Buscando se justificar e pedindo desculpas ao STF, o fundador do Telegram, Pavel Durov, se manifestou poucas horas após a divulgação da decisão de Alexandre de Moraes. Durov alegou falha de comunicação devido a um erro de e-mails e anunciou a contratação de um representante legal no Brasil para atender às determinações judiciais. 

"Estou certo de que, uma vez estabelecido um canal de comunicação confiável, poderemos processar com eficiência as solicitações de remoção de canais públicos que são ilegais no Brasil", prometeu Durov.

Mudanças no Telegram dependem de adequação às regras

Se a promessa do dono da plataforma for cumprida, a Justiça brasileira poderá fazer o que já é corrente em outras empresas: determinar bloqueio ou suspenção de canais, além de exclusão de conteúdo julgado como abusivo. 

Esse aspecto da legislação pode impactar em campanhas de candidatos, mas como ressalta o cientista político Nauê de Azevedo, a adequação do Telegram às regras “vai muito além da questão eleitoral”, pois faz com que a plataforma deixe de ser “terra sem lei” no Brasil.

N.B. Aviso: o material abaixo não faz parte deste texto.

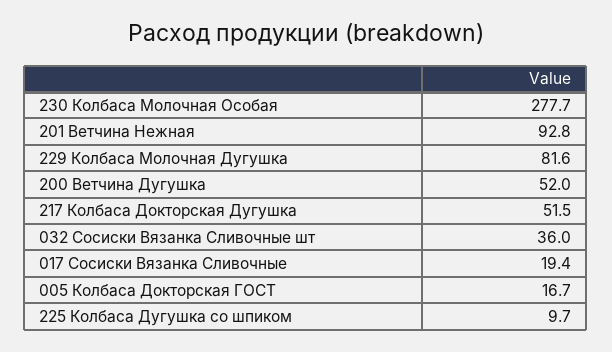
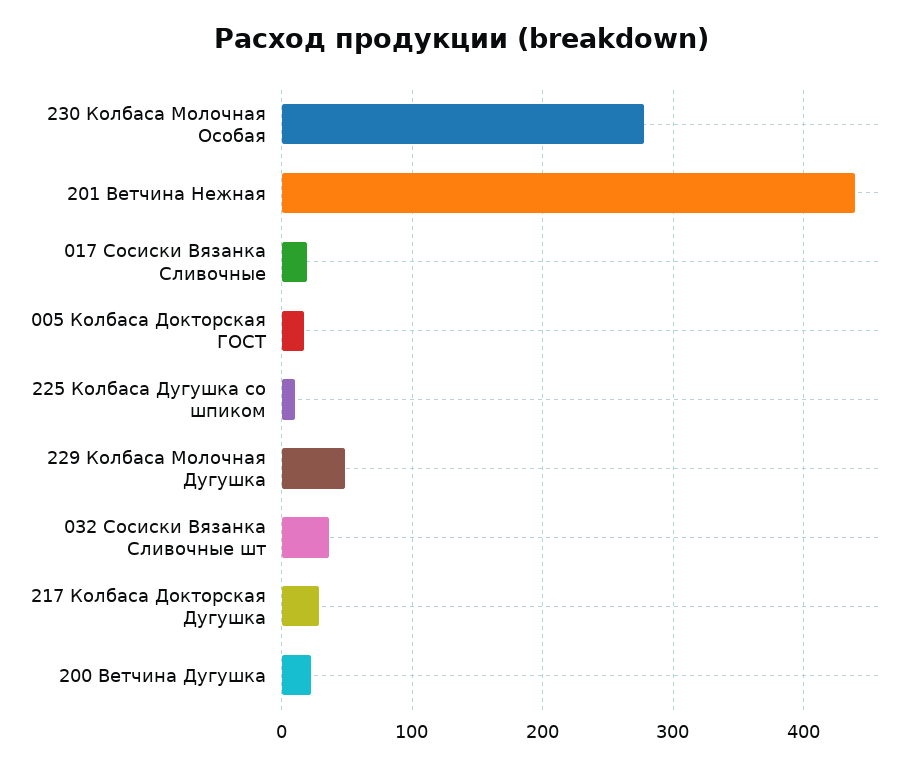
  {
    "230 Колбаса Молочная Особая": 277.7,
-   "201 Ветчина Нежная": 92.8,
+   "201 Ветчина Нежная": 440,
-   "229 Колбаса Молочная Дугушка": 81.6,
+   "229 Колбаса Молочная Дугушка": 50,
-   "200 Ветчина Дугушка": 52,
+   "200 Ветчина Дугушка": 20,
-   "217 Колбаса Докторская Дугушка": 51.5,
+   "217 Колбаса Докторская Дугушка": 30,
    "032 Сосиски Вязанка Сливочные шт": 36,
    "017 Сосиски Вязанка Сливочные": 19.4,
    "005 Колбаса Докторская ГОСТ": 16.7,
    "225 Колбаса Дугушка со шпиком": 9.7
  }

“O Telegram hoje tem muitos problemas com pedofilia, tráfico, crimes de ódio. A falta de moderação de conteúdo na plataforma a torna um campo fértil para esse tipo de coisa. Vai muito além da questão eleitoral. É preciso que a plataforma se adeque ao ordenamento jurídico brasileiro. Infelizmente, foi preciso aumentar muito o tom para que houvesse essa conscientização”, observa Azevedo, que também é advogado e sócio do escritório Pinheiro de Azevedo Advocacia. 

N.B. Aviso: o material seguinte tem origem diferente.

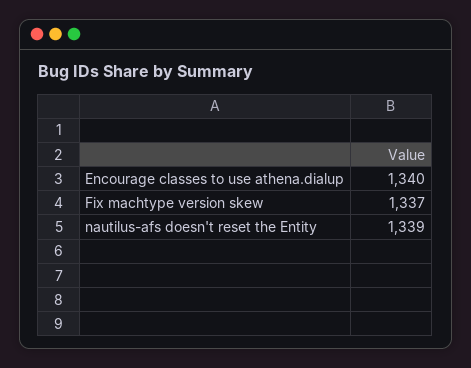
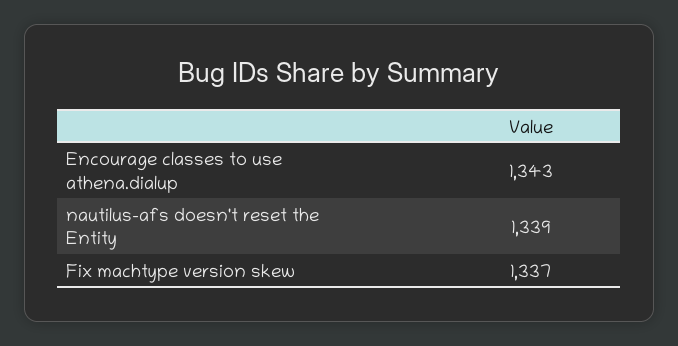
  {
-   "Encourage classes to use athena.dialup": 1340,
+   "Encourage classes to use athena.dialup": 1343,
    "Fix machtype version skew": 1337,
    "nautilus-afs doesn't reset the Entity": 1339
  }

O especialista lembra ainda que o Brasil não foi o primeiro país que subiu o tom contra o Telegram recentemente. Na Alemanha, autoridades jurídicas e governamentais ameaçaram o bloqueio caso a plataforma continuasse ignorando as ordens de suspensão de 60 perfis que disseminavam ódio e propagavam informações falsas sobre a pandemia do coronavírus.

“Esse remédio, bastante amargo, que foi aplicado pelo Poder Judiciário brasileiro, pode acabar forçando um ajuste de conduta [do Telegram]. Mas é muito importante que o Brasil, por meio de suas autoridades, permaneça atento para que um eventual ajustamento de conduta relativo às más práticas da plataforma seja efetivamente implementado e não fique apenas nas palavras, visando driblar a jurisdição brasileira”, reforça Azevedo, mestrando em Direito Constitucional pelo IDP, em Brasília, e em Direito Privado pela Università degli Studi 'Mediterranea' di Reggio Calabria, na Itália.

Segundo a interpretação do especialista, a iniciativa do STF não configura ataque à liberdade de expressão, como tem sido denunciado pelos bolsonaristas.

“Não é isso porque se está diante de crimes que vêm sendo reiteradamente denunciados e que vêm sendo alvos de pedidos, de decisões da Justiça brasileira para tentar achar essas pessoas criminosas. A plataforma vem sistematicamente ignorando esses pedidos”, nota o cientista político. 

“O caso do blogueiro Allan dos Santos é um representativo, mas a controvérsia é muito maior que isso. Neste momento não há que se falar em ataque à liberdade de expressão”, reitera.